Какими бы неопрятными ни казались некоторые привычки мистера Эллери Квина, в уме у него царил безукоризненный порядок. Его галстуки и туфли могли быть разбросаны по спальне, но внутри его черепа гудела превосходно отлаженная машина, функционирующая так же четко и безостановочно, как Солнечная система. Поэтому если в личности покойного Силвестера Мейхью, его почивших ранее жен и мрачного жилища была бы какая-то тайна, то можете не сомневаться, что мозг Квина ухватился бы за нее и аккуратно разложил бы по сверкающим полочкам. Этого рационалиста с головы до ног не могли бы одурачить никакие экзотические идолы. Обе его ноги твердо стояли на благословенной Богом земле, а один плюс один у него всегда и везде давали в сумме два.

Конечно, Макбет утверждал, что камни могли двигаться, а деревья — говорить,

[2]

но ведь это всего лишь литературные фантазии. Чтобы такое происходило в двадцатом веке и в наши дни с их Коминтернами, мировыми войнами и экспериментами в области ракетной техники? Чепуха! Правда состоит в том, сказал бы мистер Квин, что в грубом и жестоком мире, в котором нам приходится жить, с чудесами трудновато.
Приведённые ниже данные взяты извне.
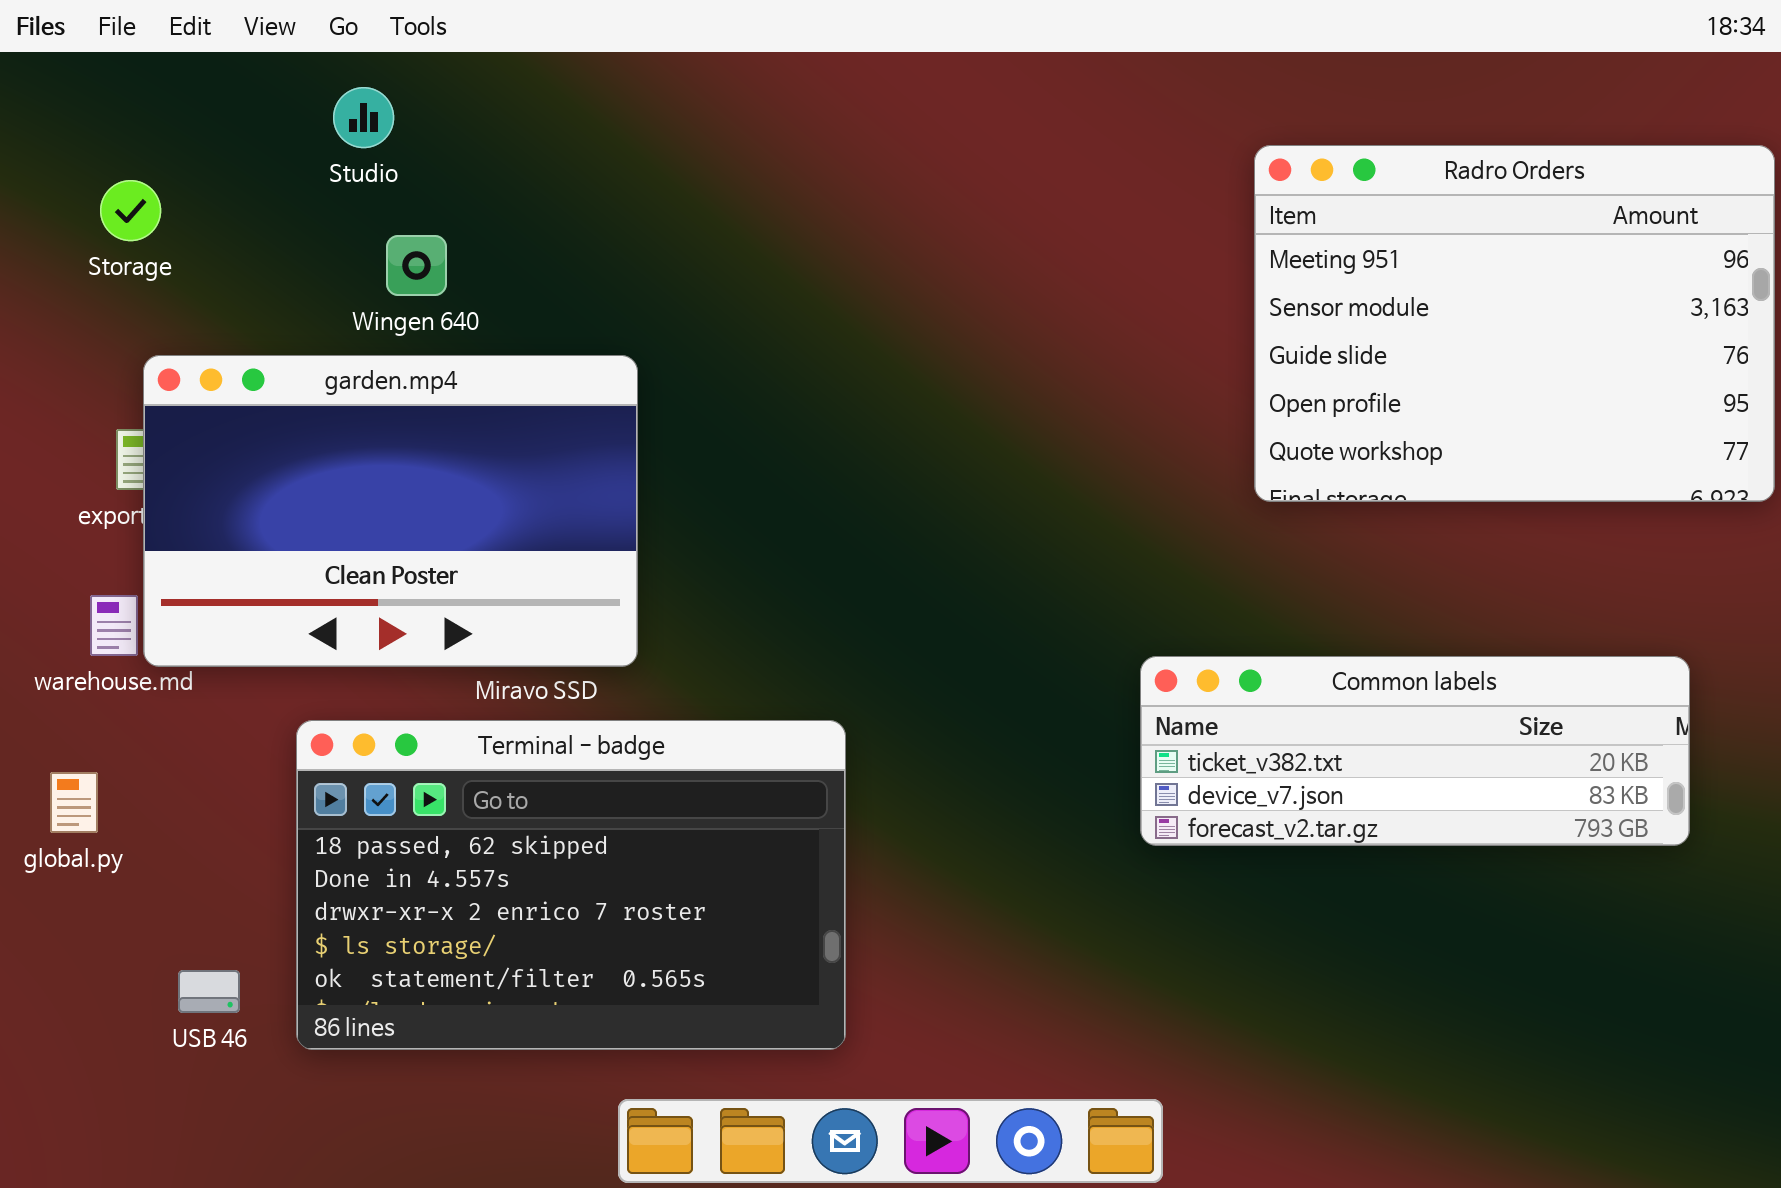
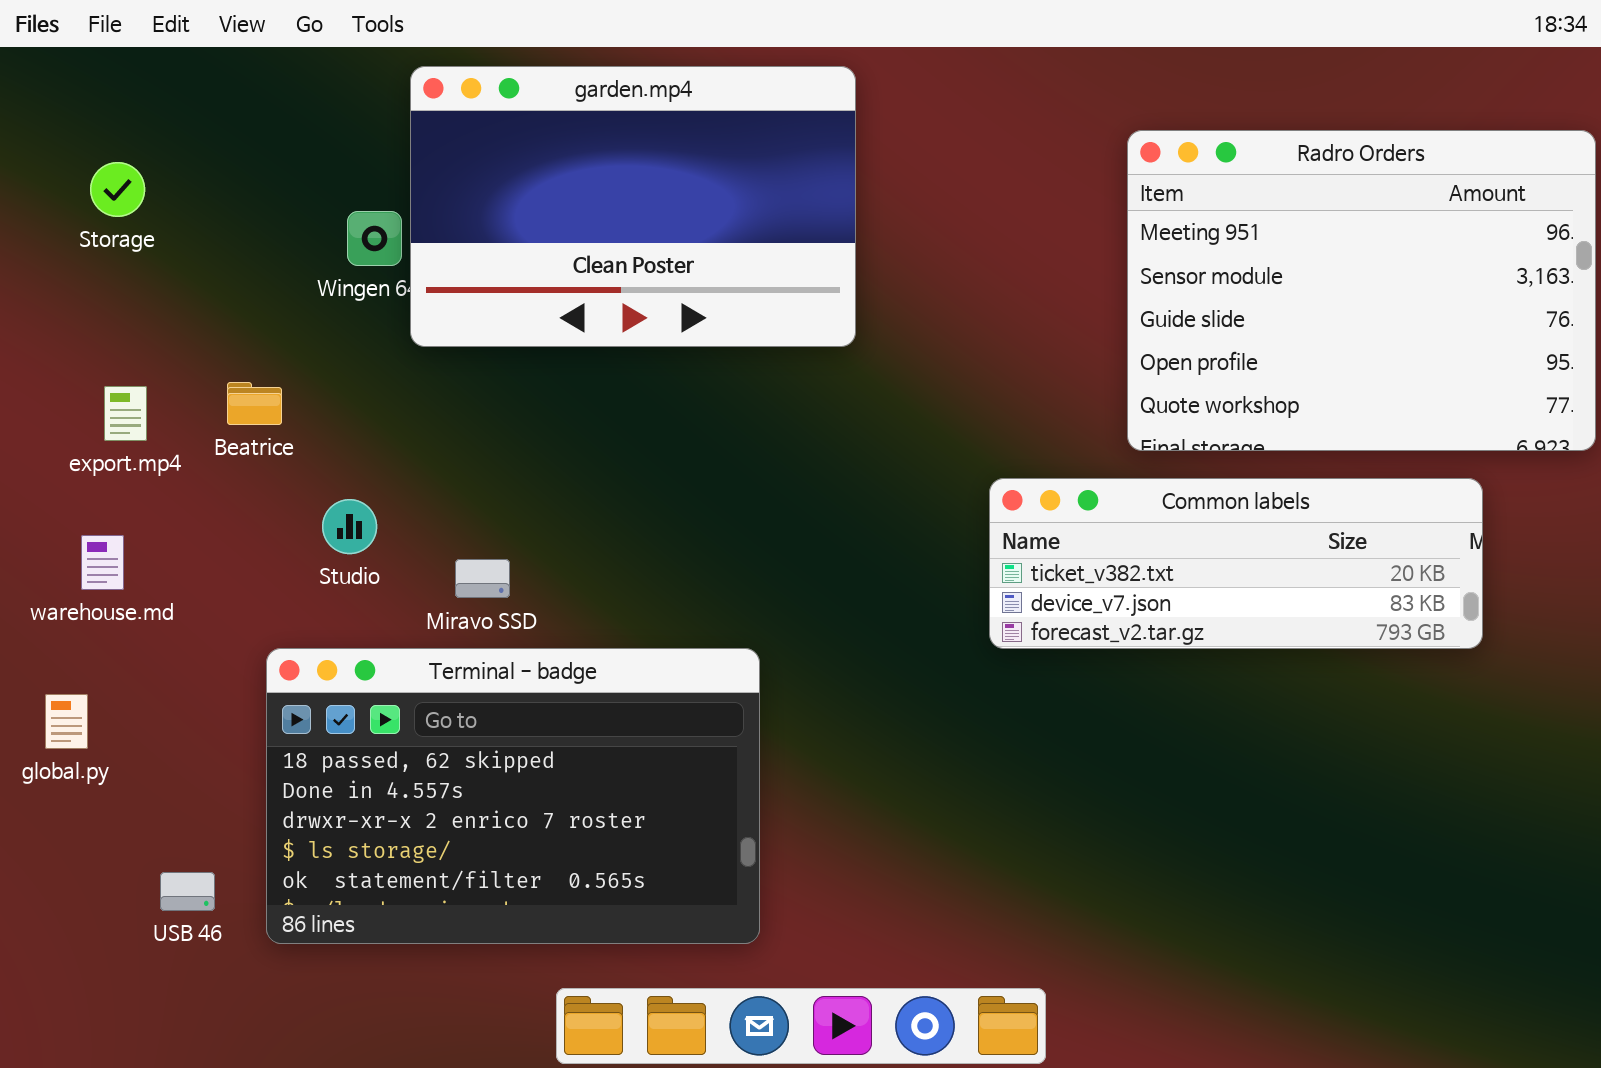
Studio: [333,87,394,148] -> [322,499,377,554], moved
garden.mp4: [143,355,638,667] -> [410,66,856,347], moved
Common labels: [1140,656,1690,846] -> [989,478,1483,649], moved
Они просто больше не случаются, если не считать таковыми чудеса глупости или общенациональной алчности. Это известно каждому, у кого имеется хоть крупица разума.
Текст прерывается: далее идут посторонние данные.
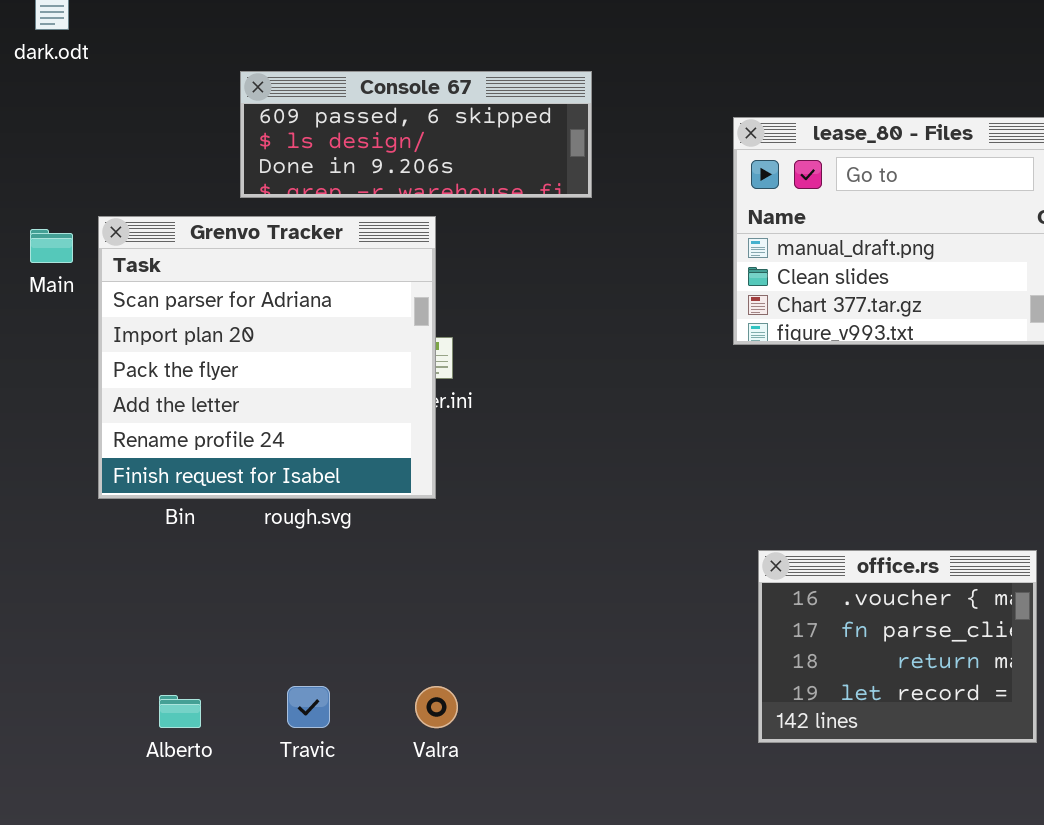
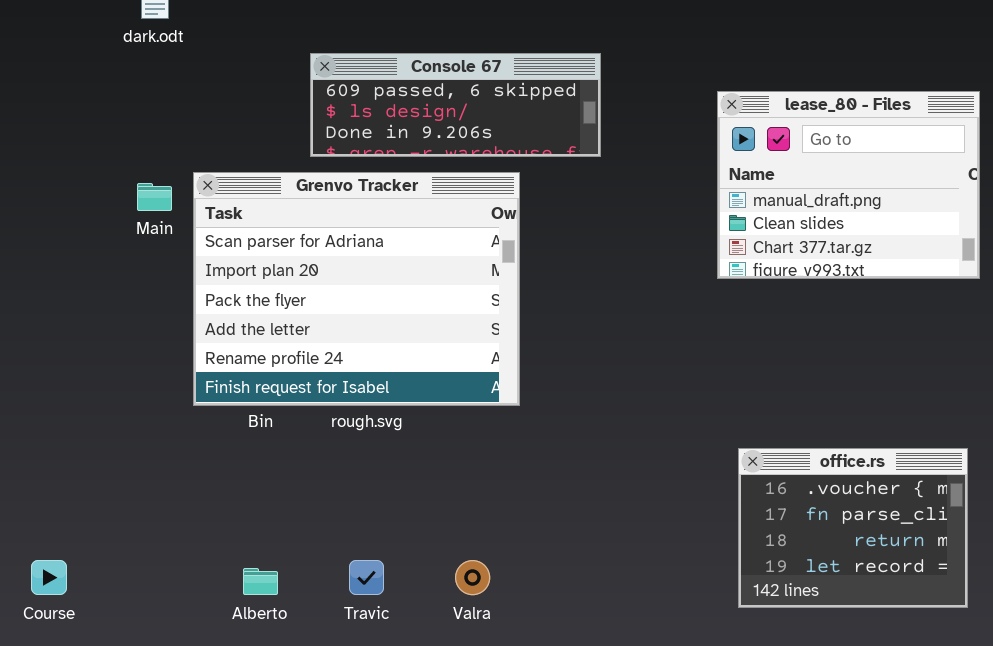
Grenvo Tracker: [98,216,436,499] -> [193,172,520,406], resized

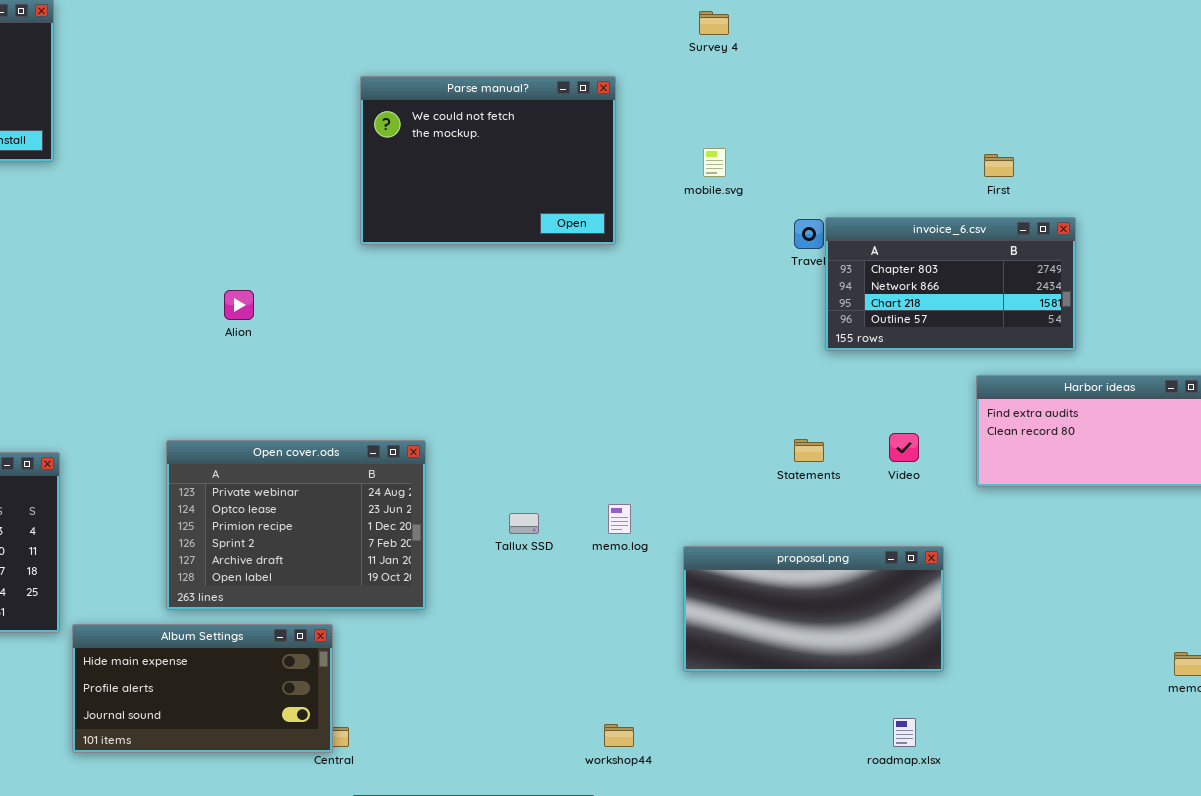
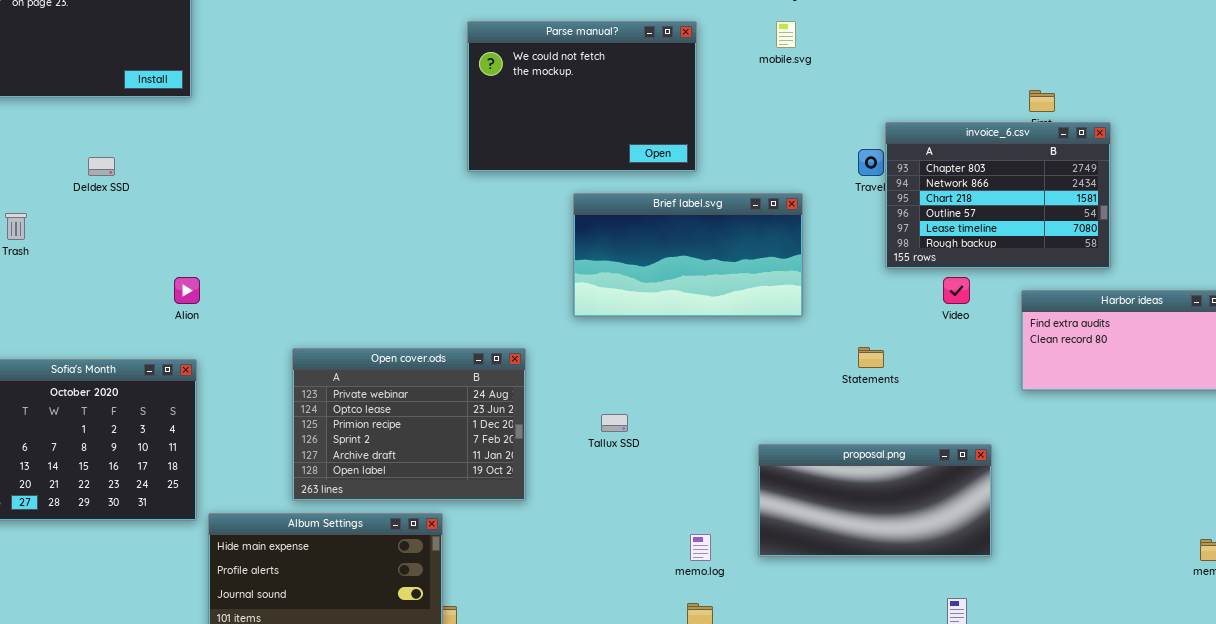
mobile.svg: [703,148,726,177] -> [776,21,796,48], moved
invoice_6.csv: [825,217,1076,351] -> [885,122,1111,269], resized
Brief label.svg: none -> [573,193,803,317], opened
Alion: [224,290,254,320] -> [174,277,200,304], moved
Video: [889,433,919,462] -> [943,277,970,304], moved
memo.log: [608,504,631,534] -> [690,534,711,561], moved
— О да, — сказал бы мистер Квин, — существуют йоги, колдуны, факиры, шаманы и прочие шарлатаны с деградировавшего Востока и из дикой Африки, но никто не обращает внимания на подобные жалкие фокусы — я имею в виду, никто из обладающих здравым смыслом. Это разумный мир, и все, происходящее в нем, должно иметь разумное объяснение.

Например, вы не ожидаете, что кто-нибудь, находящийся в здравом уме, поверит, будто человеческое существо, состоящее из плоти и крови, может внезапно наклониться, ухватиться за шнурки ботинок и улететь. Или что буйвол может у вас на глазах превратиться в золотоволосого мальчика. Или что человек, умерший сто тридцать семь лет назад, может сдвинуть могильную плиту, восстать из гроба, зевнуть и спеть три куплета «Мадемуазели из Армантьера». Или что камень все-таки может двигаться, а дерево — говорить, хотя бы на языке народа, населявшего Атлантиду.

Глава 2

«Действующее лицо по имени Элис, — подумал мистер Квин, — тоже это заметила».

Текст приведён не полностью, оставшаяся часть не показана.